Mattersburg: „Nicht nur ein, zwei Interessenten!“

Der langjährige Mattersburg-Kapitän Nedeljko Malic zeigt sich optimistisch, dass der Verein auch in der nächsten Saison in der Bundesliga spielen wird! Die Lage sei schwierig, „aber wir sind sehr zuversichtlich“, sagte Malic. „Wir geben wirklich Vollgas.“ Laut der Vereinigung der Fußballer (VdF) haben knapp über zehn Spieler einen gültigen Vertrag. Investoren sollen ante portas stehen ...

Am Mittwoch leitete die Fußball-Bundesliga bekanntlich ein Verfahren beim zuständigen Senat 5 gegen Mattersburg ein. Der durch den Skandal um die Commerzialbank in Misskredit geratene Klub muss bis kommenden Donnerstag darlegen, dass alle für den Erhalt der Lizenz nötigen Kriterien erfüllt sind. Malic, der eigentlich zum Saisonende nach 14 Jahren als Spieler seinen Abschied erklärt hatte, glaubt, dass dies gelingen wird. „Ich denke, es ist auch im eigenen Interesse der Bundesliga, dass Mattersburg der Liga erhalten bleibt. Beide Seiten arbeiten an einer vernünftigen Lösung“, betonte der 32-Jährige.

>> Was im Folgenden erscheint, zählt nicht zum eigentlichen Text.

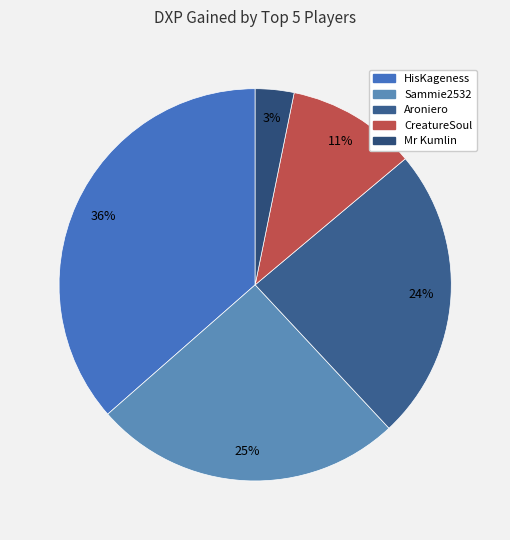

To the nearest percent, what is the difference between the largest and smallest slice percentages?

33%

Nach dem Rücktritt von Klub-Präsident Martin Pucher, der auch Chef der Commerzialbank war, hilft Malic im operativen Geschäft mit und fungiert als Bindeglied zur Mannschaft. Mit seinen Ex-Kollegen sei er „nach wie vor täglich im Austausch. Ich versuche alle zu beruhigen und ihnen die Last zu nehmen“, erklärte er. „Die Jungs vertrauen dem Ganzen. Viele sind eh schon lange dabei und wissen, was es für ein Verein ist, welche Bedeutung er für die Region hat.“

Die Fußballer-Gewerkschaft VdF schätzt die Lage des SV Mattersburg nicht als aussichtslos ein. Zwar haben laut Geschäftsführer Rudolf Novotny nur „knapp über zehn Spieler einen aufrechten Vertrag“, es gebe aber nur wenige Spieler, die unbedingt weg wollen und dem Verein wegen des ausstehenden Juni-Gehalts eine Nachfrist gesetzt hätten. Viele Profis seien „mehr oder weniger in der Warteschleife“, teilweise aber fest in der Region verwurzelt und würden nur im äußersten Fall an einen Abschied denken.

Laut Malic gibt es „genug Interessenten, nicht nur einen oder zwei“, die einen Einstieg als Investor oder als Sponsor überlegen würden. Einer soll Lorinc Meszaros sein: Der Medienunternehmer gilt als reichster Mann Ungarns, wobei er seinen finanziellen Aufstieg vor allem Ministerpräsident Viktor Orban zu verdanken haben soll - mehr Infos dazu gibt‘s hier! „Leider gibt es in den Medien auch viele Gerüchte derzeit“, sagte Malic. „Dadurch werden die seriösen Gespräche, die stattfinden, beeinflusst.“ Man müsse abwarten. „Jetzt in der Situation muss man ruhig bleiben.“ Es sei jedenfalls „noch nichts unterzeichnet“.